Однажды Дядя Толик приставил большую чайную чашку к стене – послушать о чём она там каркает. Я тоже разок прижался ухом к донышку, бубнёж приблизился и звучал уже не за стеной, а внутри белой чашки, но всё так же не поймёшь что. Мать советовала не обращать внимания на полоумную старуху, а Тётя Люда пояснила, что это она нас всех проклинает через стену. Тётка обернулась ко всё той же стене, но с нашей стороны, и раздельно выговорила: —«А чтоб это вот всё тебе же за пазуху».

Не знаю, была ли Пилютиха и впрямь полоумной. Как-то же умудрялась жить одна. В конце войны дочка покинула Конотоп безвозвратно, на всякий, чтоб не прижучили за вольное обращение с офицерами штаба Немецкой роты расквартированными в хате её родителей. Сын Пилютихи, Григорий, получил свои десять лет за какое-то убийство. Муж умер, телевизора нет. Может потому и проклинала, чтобы не ополоуметь…

Баба Катя насчёт Пилютихи ничего не говорила, а только виновато улыбалась. Случались дни, когда она постанывала, но не громче, чем речи Геббельса приглушённые стеной… и вдруг приехала скорая и её увезли в больницу.

Спустя три дня, Бабу Катю привезли обратно и положили на обтянутую дерматином пружинную кушетку, которую отец собрал из остатков прибывшего с Объекта чересчур крупного дивана, и та вписалась под окном кухни, напротив плиты-печки.

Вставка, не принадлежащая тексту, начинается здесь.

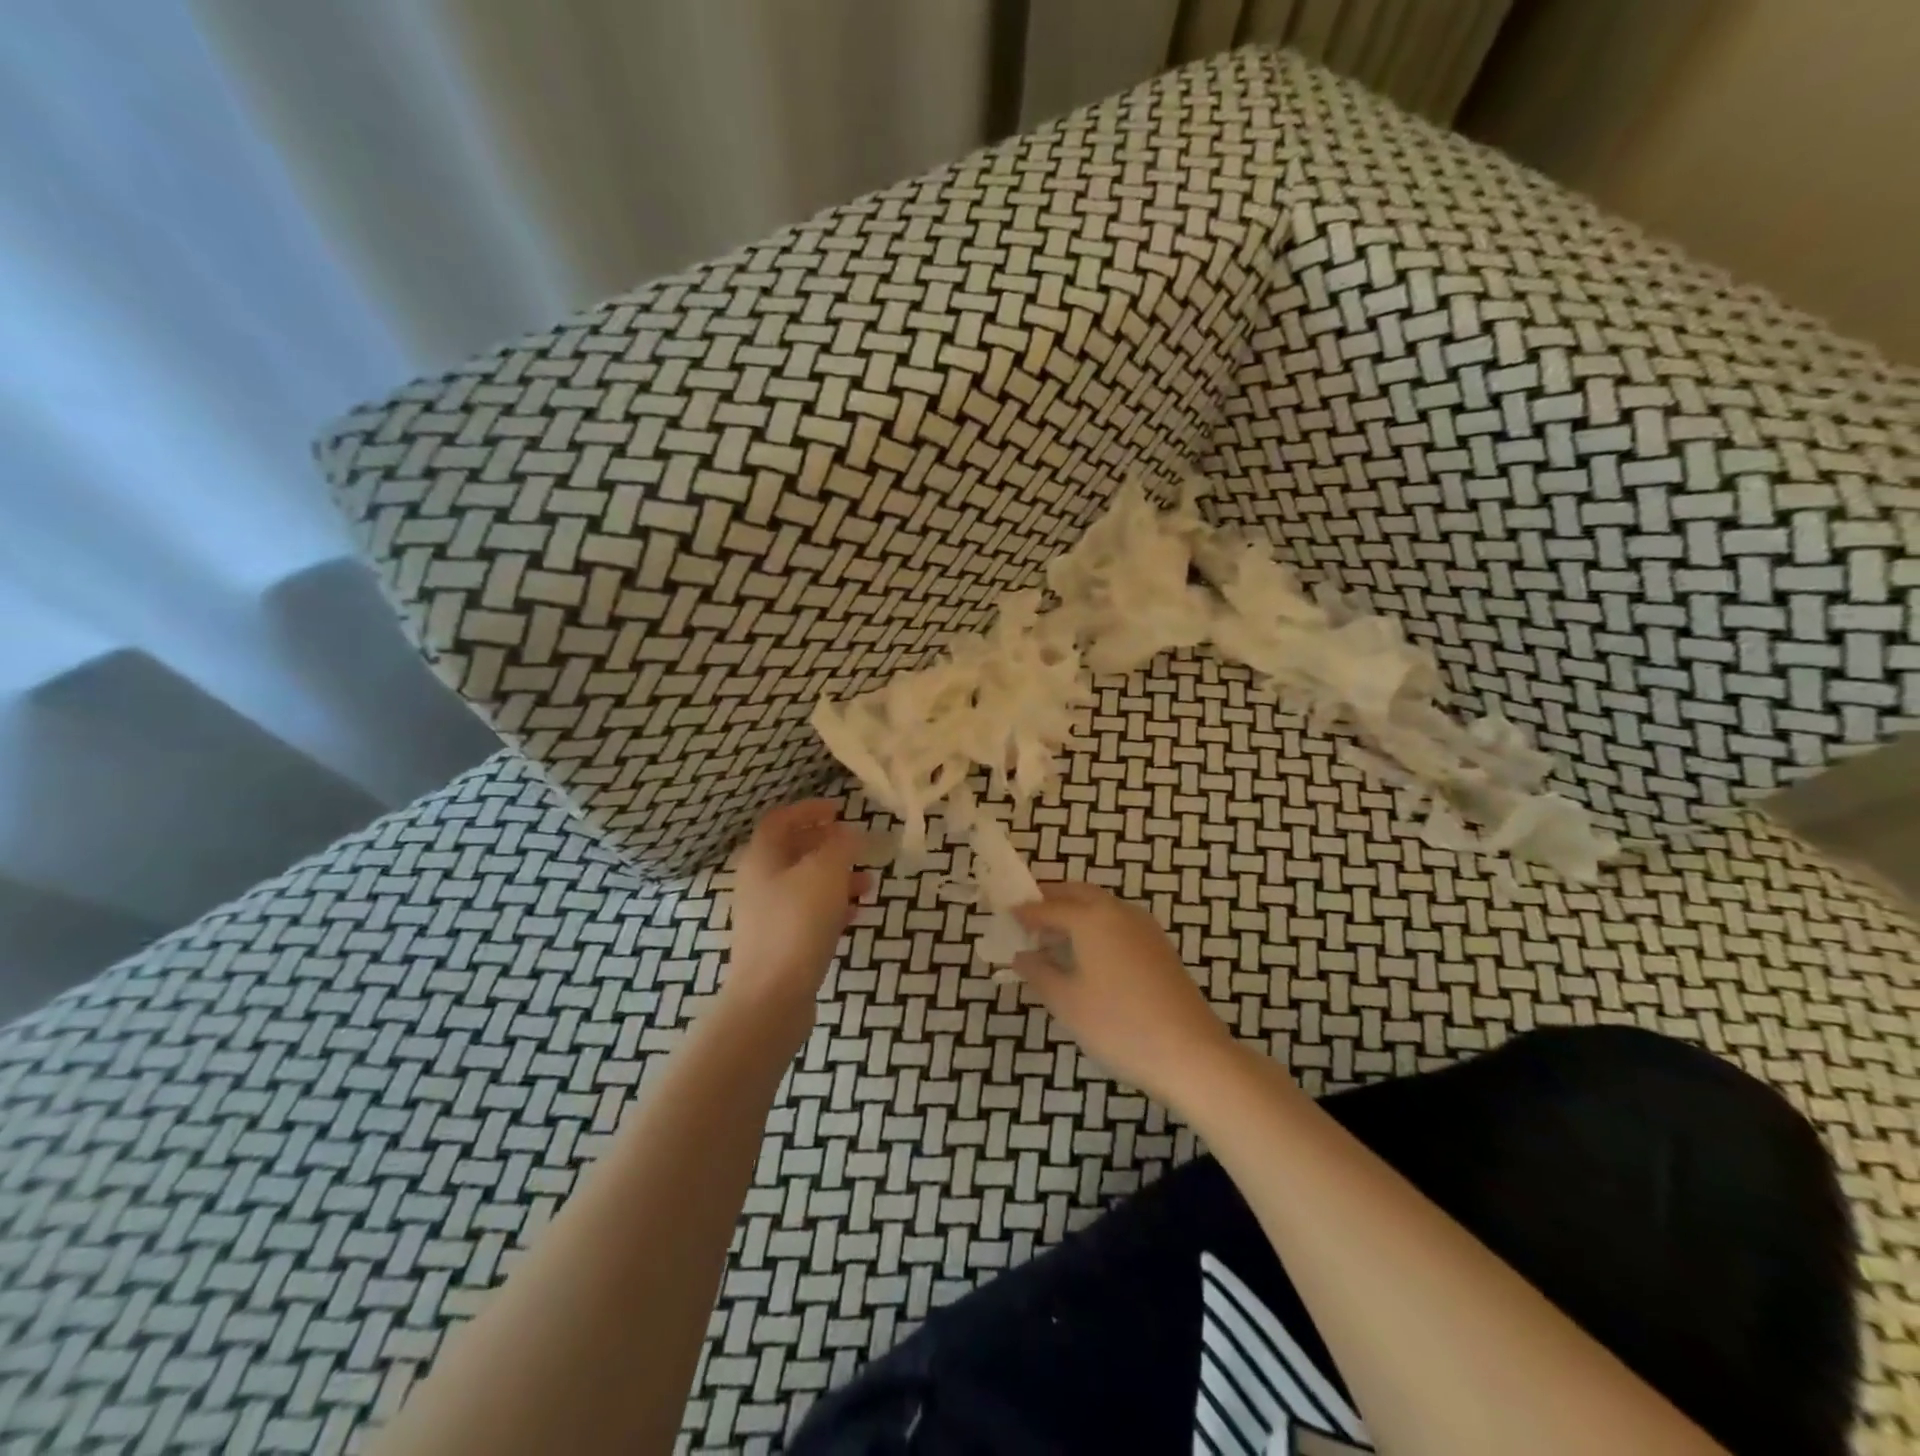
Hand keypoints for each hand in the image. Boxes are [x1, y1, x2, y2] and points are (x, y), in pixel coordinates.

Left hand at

Баба Катя никого не узнавала и ни с кем не разговаривала, а только стонала, протяжно и громко. Вечером две наши семьи собрались перед телевизором и закрыли дверь на кухню, чтобы не слышать её стоны и тяжёлый запах. Архипенки перенесли их постели в комнату и она превратилась в спальню на девятерых.

На следующий день опять вызывали «скорую», но её не увезли, а только сделали укол. Баба Катя ненадолго затихла, но вскоре снова начала метаться лёжа на кушетке с одним и тем же криком «А, божечки! А, пробi!» Через пару лет я догадался, что «пробi» это Украинское сокращение от «прости, Боже».